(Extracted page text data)

--------------------------------------------------

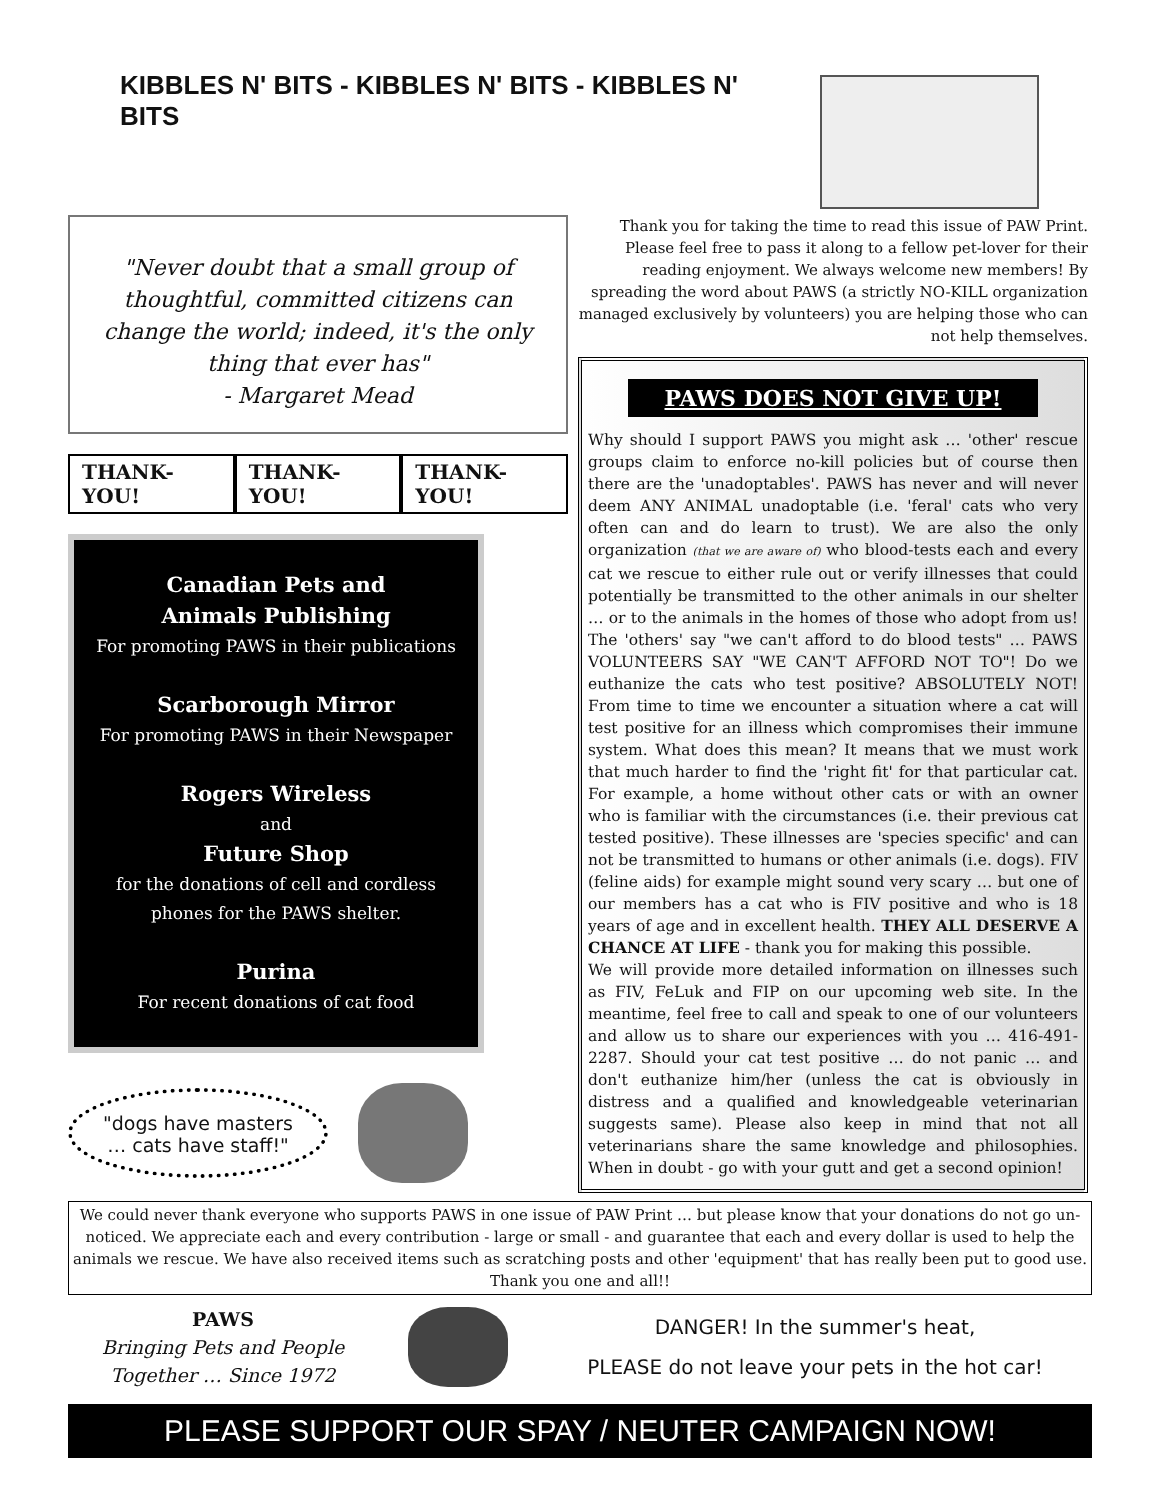KIBBLES N' BITS - KIBBLES N' BITS - KIBBLES N' BITS
"Never doubt that a small group of thoughtful, committed citizens can change the world; indeed, it's the only thing that ever has"
- Margaret Mead
THANK-YOU! THANK-YOU! THANK-YOU!
Canadian Pets and
Animals Publishing
For promoting PAWS in their publications
Scarborough Mirror
For promoting PAWS in their Newspaper
Rogers Wireless
and
Future Shop
for the donations of cell and cordless
phones for the PAWS shelter.
Purina
For recent donations of cat food
"dogs have masters
… cats have staff!"
Thank you for taking the time to read this issue of PAW Print. Please feel free to pass it along to a fellow pet-lover for their reading enjoyment. We always welcome new members! By spreading the word about PAWS (a strictly NO-KILL organization managed exclusively by volunteers) you are helping those who can not help themselves.
PAWS DOES NOT GIVE UP!
Why should I support PAWS you might ask … 'other' rescue groups claim to enforce no-kill policies but of course then there are the 'unadoptables'. PAWS has never and will never deem ANY ANIMAL unadoptable (i.e. 'feral' cats who very often can and do learn to trust). We are also the only organization (that we are aware of) who blood-tests each and every cat we rescue to either rule out or verify illnesses that could potentially be transmitted to the other animals in our shelter … or to the animals in the homes of those who adopt from us! The 'others' say "we can't afford to do blood tests" … PAWS VOLUNTEERS SAY "WE CAN'T AFFORD NOT TO"! Do we euthanize the cats who test positive? ABSOLUTELY NOT! From time to time we encounter a situation where a cat will test positive for an illness which compromises their immune system. What does this mean? It means that we must work that much harder to find the 'right fit' for that particular cat. For example, a home without other cats or with an owner who is familiar with the circumstances (i.e. their previous cat tested positive). These illnesses are 'species specific' and can not be transmitted to humans or other animals (i.e. dogs). FIV (feline aids) for example might sound very scary … but one of our members has a cat who is FIV positive and who is 18 years of age and in excellent health. THEY ALL DESERVE A CHANCE AT LIFE - thank you for making this possible.
We will provide more detailed information on illnesses such as FIV, FeLuk and FIP on our upcoming web site. In the meantime, feel free to call and speak to one of our volunteers and allow us to share our experiences with you … 416-491-2287. Should your cat test positive … do not panic … and don't euthanize him/her (unless the cat is obviously in distress and a qualified and knowledgeable veterinarian suggests same). Please also keep in mind that not all veterinarians share the same knowledge and philosophies. When in doubt - go with your gutt and get a second opinion!
We could never thank everyone who supports PAWS in one issue of PAW Print … but please know that your donations do not go un-noticed. We appreciate each and every contribution - large or small - and guarantee that each and every dollar is used to help the animals we rescue. We have also received items such as scratching posts and other 'equipment' that has really been put to good use. Thank you one and all!!
PAWS
Bringing Pets and People
Together … Since 1972
DANGER! In the summer's heat,
PLEASE do not leave your pets in the hot car!
PLEASE SUPPORT OUR SPAY / NEUTER CAMPAIGN NOW!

--------------------------------------------------

## AIM OF THE EXERCISE
Return each entry exactly as given. Leave the images out.

## SOLUTION TO THIS PROBLEM
KIBBLES N' BITS - KIBBLES N' BITS - KIBBLES N' BITS
"Never doubt that a small group of thoughtful, committed citizens can change the world; indeed, it's the only thing that ever has"
- Margaret Mead
THANK-YOU! THANK-YOU! THANK-YOU!
Canadian Pets and
Animals Publishing
For promoting PAWS in their publications
Scarborough Mirror
For promoting PAWS in their Newspaper
Rogers Wireless
and
Future Shop
for the donations of cell and cordless
phones for the PAWS shelter.
Purina
For recent donations of cat food
"dogs have masters
… cats have staff!"
Thank you for taking the time to read this issue of PAW Print. Please feel free to pass it along to a fellow pet-lover for their reading enjoyment. We always welcome new members! By spreading the word about PAWS (a strictly NO-KILL organization managed exclusively by volunteers) you are helping those who can not help themselves.
PAWS DOES NOT GIVE UP!
Why should I support PAWS you might ask … 'other' rescue groups claim to enforce no-kill policies but of course then there are the 'unadoptables'. PAWS has never and will never deem ANY ANIMAL unadoptable (i.e. 'feral' cats who very often can and do learn to trust). We are also the only organization (that we are aware of) who blood-tests each and every cat we rescue to either rule out or verify illnesses that could potentially be transmitted to the other animals in our shelter … or to the animals in the homes of those who adopt from us! The 'others' say "we can't afford to do blood tests" … PAWS VOLUNTEERS SAY "WE CAN'T AFFORD NOT TO"! Do we euthanize the cats who test positive? ABSOLUTELY NOT! From time to time we encounter a situation where a cat will test positive for an illness which compromises their immune system. What does this mean? It means that we must work that much harder to find the 'right fit' for that particular cat. For example, a home without other cats or with an owner who is familiar with the circumstances (i.e. their previous cat tested positive). These illnesses are 'species specific' and can not be transmitted to humans or other animals (i.e. dogs). FIV (feline aids) for example might sound very scary … but one of our members has a cat who is FIV positive and who is 18 years of age and in excellent health. THEY ALL DESERVE A CHANCE AT LIFE - thank you for making this possible.
We will provide more detailed information on illnesses such as FIV, FeLuk and FIP on our upcoming web site. In the meantime, feel free to call and speak to one of our volunteers and allow us to share our experiences with you … 416-491-2287. Should your cat test positive … do not panic … and don't euthanize him/her (unless the cat is obviously in distress and a qualified and knowledgeable veterinarian suggests same). Please also keep in mind that not all veterinarians share the same knowledge and philosophies. When in doubt - go with your gutt and get a second opinion!
We could never thank everyone who supports PAWS in one issue of PAW Print … but please know that your donations do not go un-noticed. We appreciate each and every contribution - large or small - and guarantee that each and every dollar is used to help the animals we rescue. We have also received items such as scratching posts and other 'equipment' that has really been put to good use. Thank you one and all!!
PAWS
Bringing Pets and People
Together … Since 1972
DANGER! In the summer's heat,
PLEASE do not leave your pets in the hot car!
PLEASE SUPPORT OUR SPAY / NEUTER CAMPAIGN NOW!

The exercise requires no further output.